Görevler
(1) Suriye savaşı ve Türkiye üzerine yazılmış metne göre Esat, Türkiye'ye zeytin dalını kimin aracılığıyla uzattı?
(2) Suriye savaşı ve Türkiye üzerine yazılmış metni son cümlesinden sonra devam ettirin.

Belge metni
━━━━
Batılı emperyalistlerin yıllar önce ortaya koyduğu senaryonun Türkiye bölümü oynanmaya çalışılıyor. Ortadoğu’da İsrail’i güvenceye almak için bir Kürt devleti oluşturulması gerektiği düşünüldü. Bunun için kendi yarattıkları terör gruplarıyla Esat’a karşı savaş başlattılar ve bizi de bu savaşa bulaştırdılar. Bu savaşın bize maliyeti ağır oldu. Bir yanda 10 milyonu aşkın sığınmacı ülkeye doluşurken, ekonomik olarak da adeta ezildik. Rusya aracılığıyla Esat bize zeytin dalı uzatınca, Sayın Erdoğan da aynı üslupla cevap verdi.
━━━━
Veri bloğu
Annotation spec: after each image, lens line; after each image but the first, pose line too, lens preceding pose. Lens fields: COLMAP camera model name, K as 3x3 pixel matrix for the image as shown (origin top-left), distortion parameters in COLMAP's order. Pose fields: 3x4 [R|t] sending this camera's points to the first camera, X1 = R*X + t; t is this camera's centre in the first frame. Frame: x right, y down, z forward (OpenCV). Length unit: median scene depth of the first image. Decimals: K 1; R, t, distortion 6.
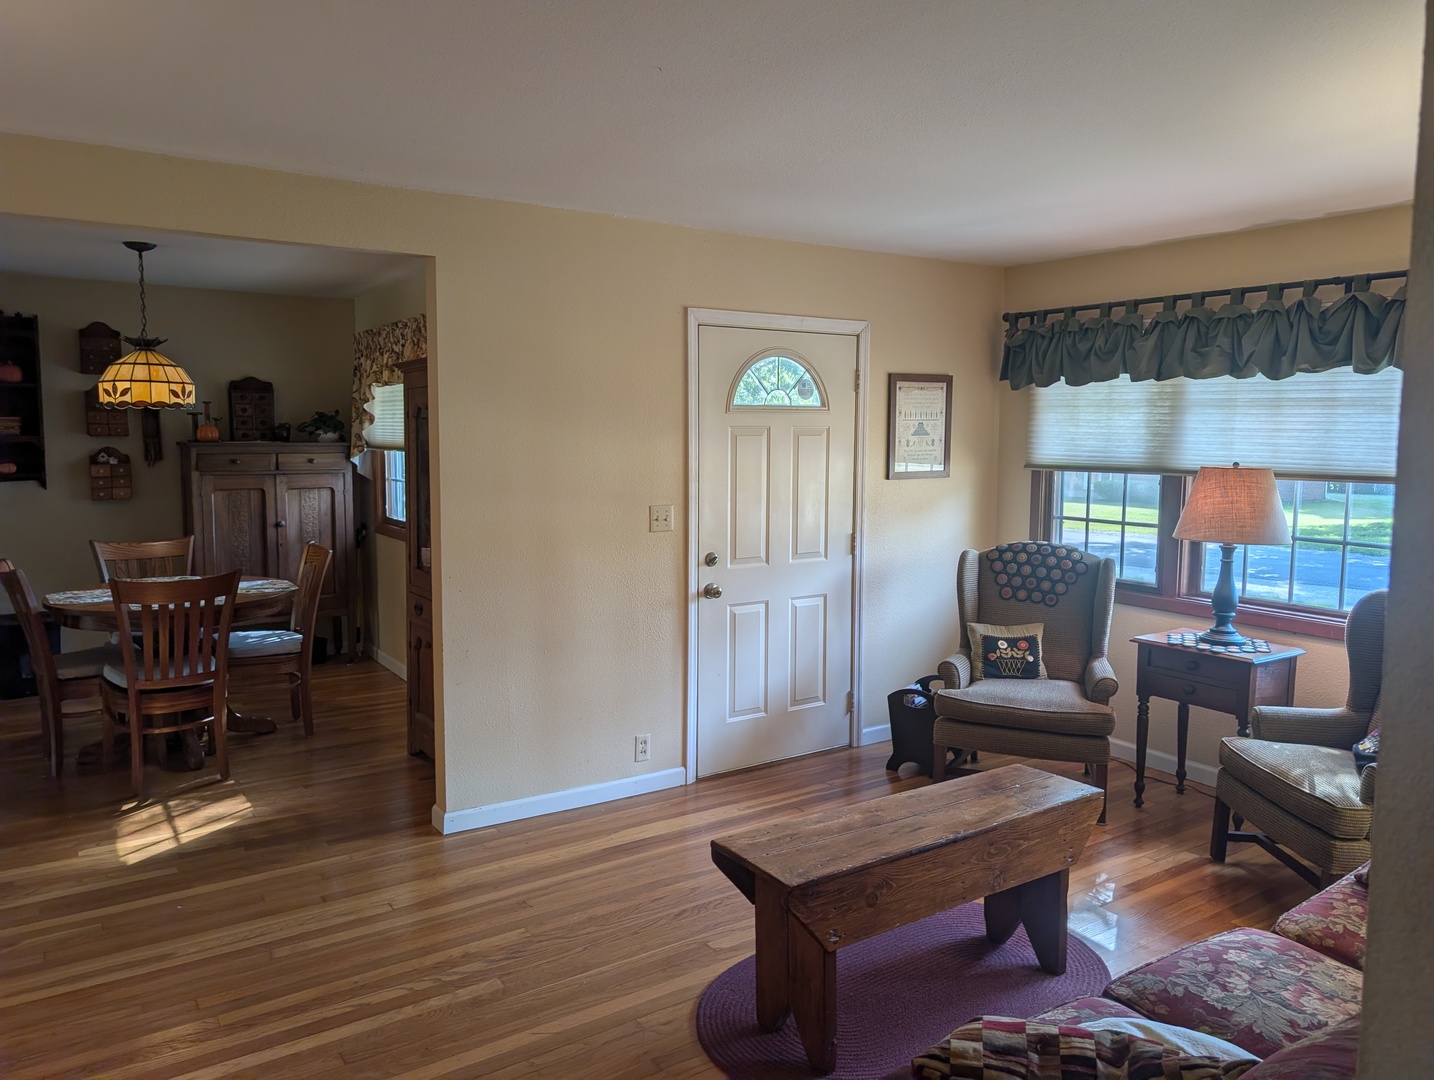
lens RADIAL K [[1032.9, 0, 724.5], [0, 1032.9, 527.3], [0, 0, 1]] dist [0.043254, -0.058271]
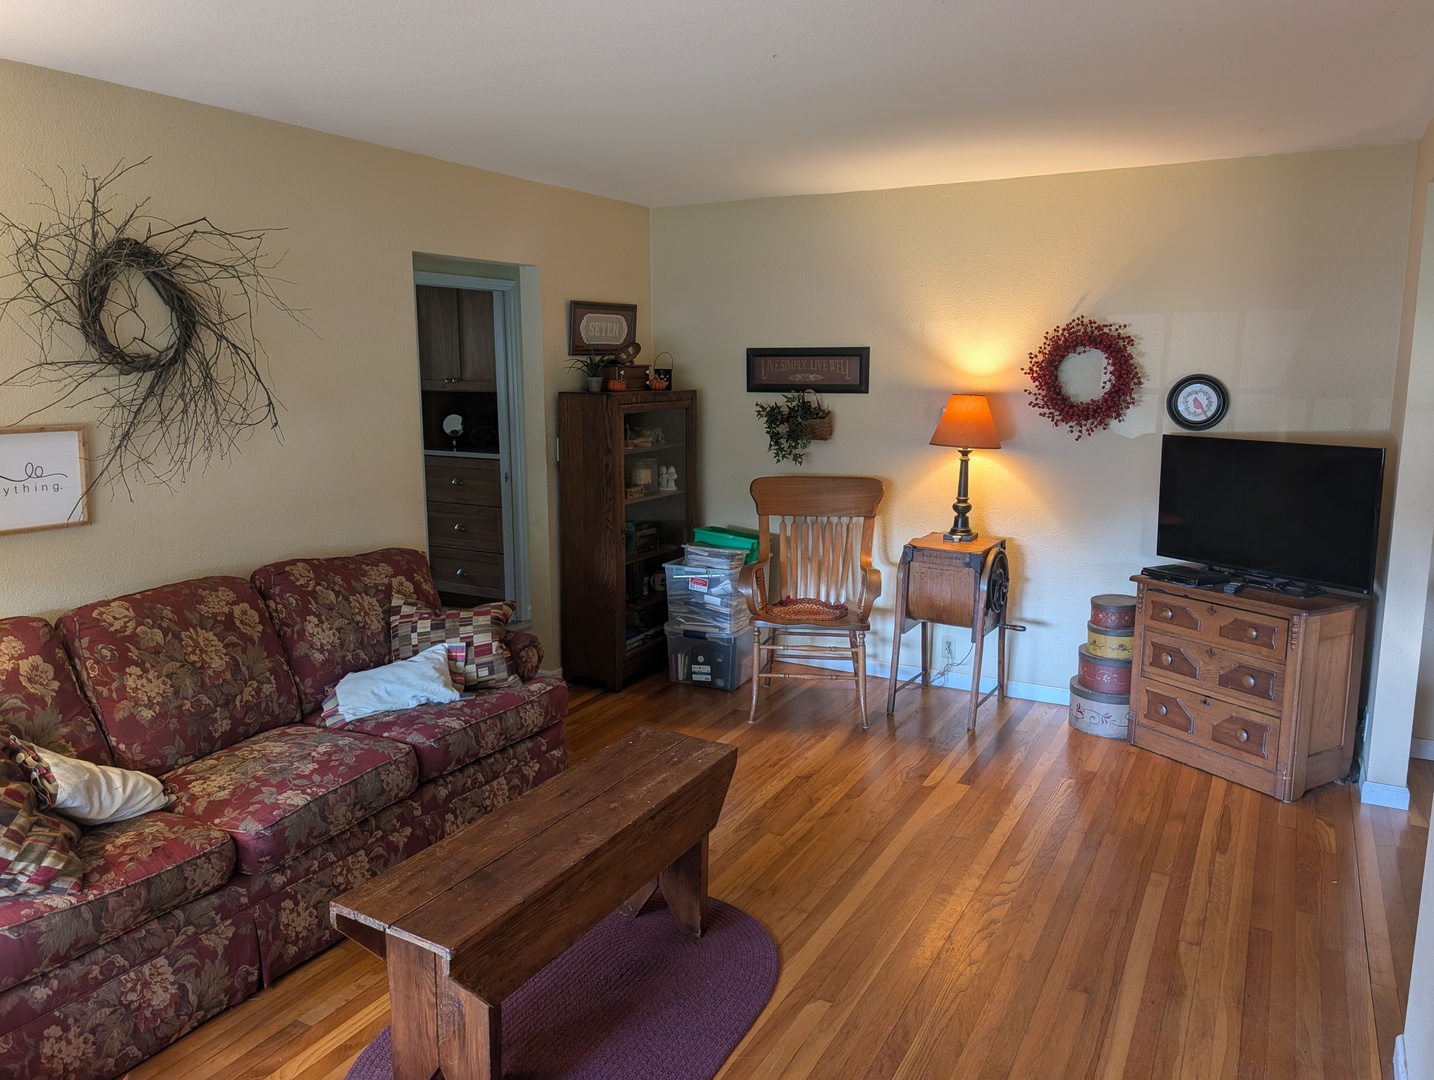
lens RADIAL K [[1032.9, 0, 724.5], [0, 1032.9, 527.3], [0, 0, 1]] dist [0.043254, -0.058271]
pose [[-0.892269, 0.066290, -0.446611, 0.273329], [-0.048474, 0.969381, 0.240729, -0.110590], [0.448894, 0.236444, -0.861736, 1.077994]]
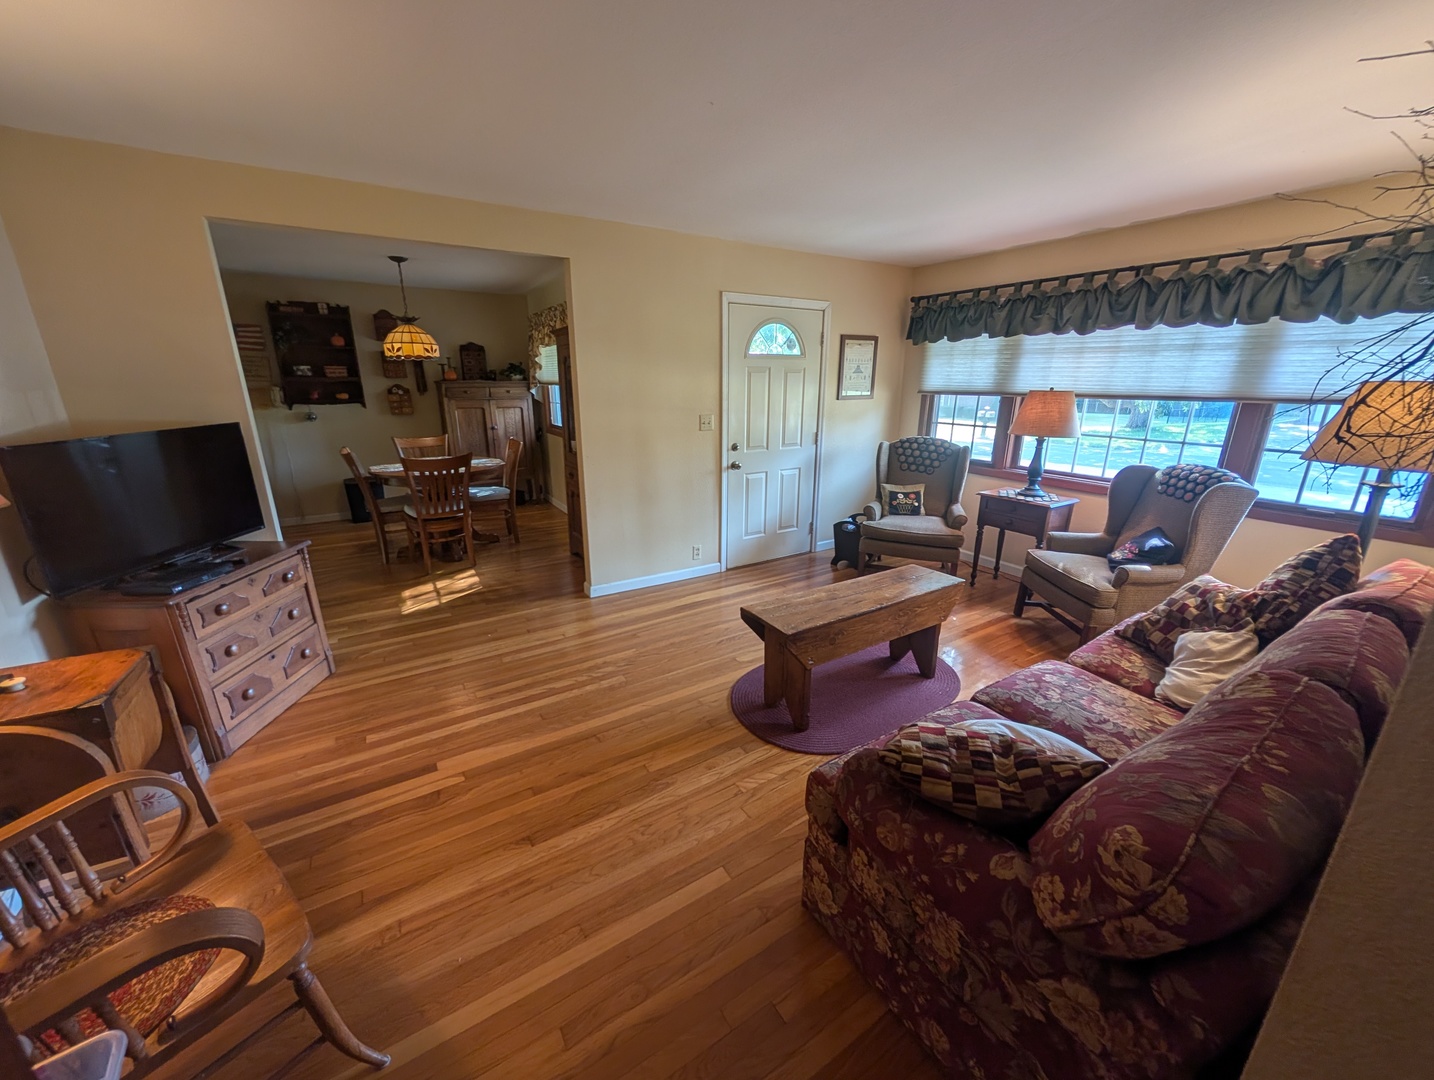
━━━━
Cevap anahtarı
(1) Rusya aracılığıyla.

(2)
Yıllardır Suriye’ye karşı eğittiğimiz ve silahlandırdığımız Suriye Milli Ordusu adı verilen savaşçılar da, "eyvah barışıyorlar, biz açığa çıkacağız" diyerek bulundukları bölgede Türk bayraklarını ve yardım götüren araçları yaktılar. Ülke içinde bazı şehirlerimizde de sığınmacılar bahane edilerek provokatörler olaylar çıkardı. Emperyal güçlerin ajanları hem ülke içinde hem de Kuzey Suriye’de cirit atıyorlar. Bu provokatörler bir iç karışıklık çıkararak ülkeyi karıştırmak istiyorlar. Bu sığınmacılar sadece Suriyeli değil. Büyük oranda ülkesini ABD adına satan on binlerce genç Afgan var. Bir karışıklıkta tek başına gelen Afgan sığınmacıların...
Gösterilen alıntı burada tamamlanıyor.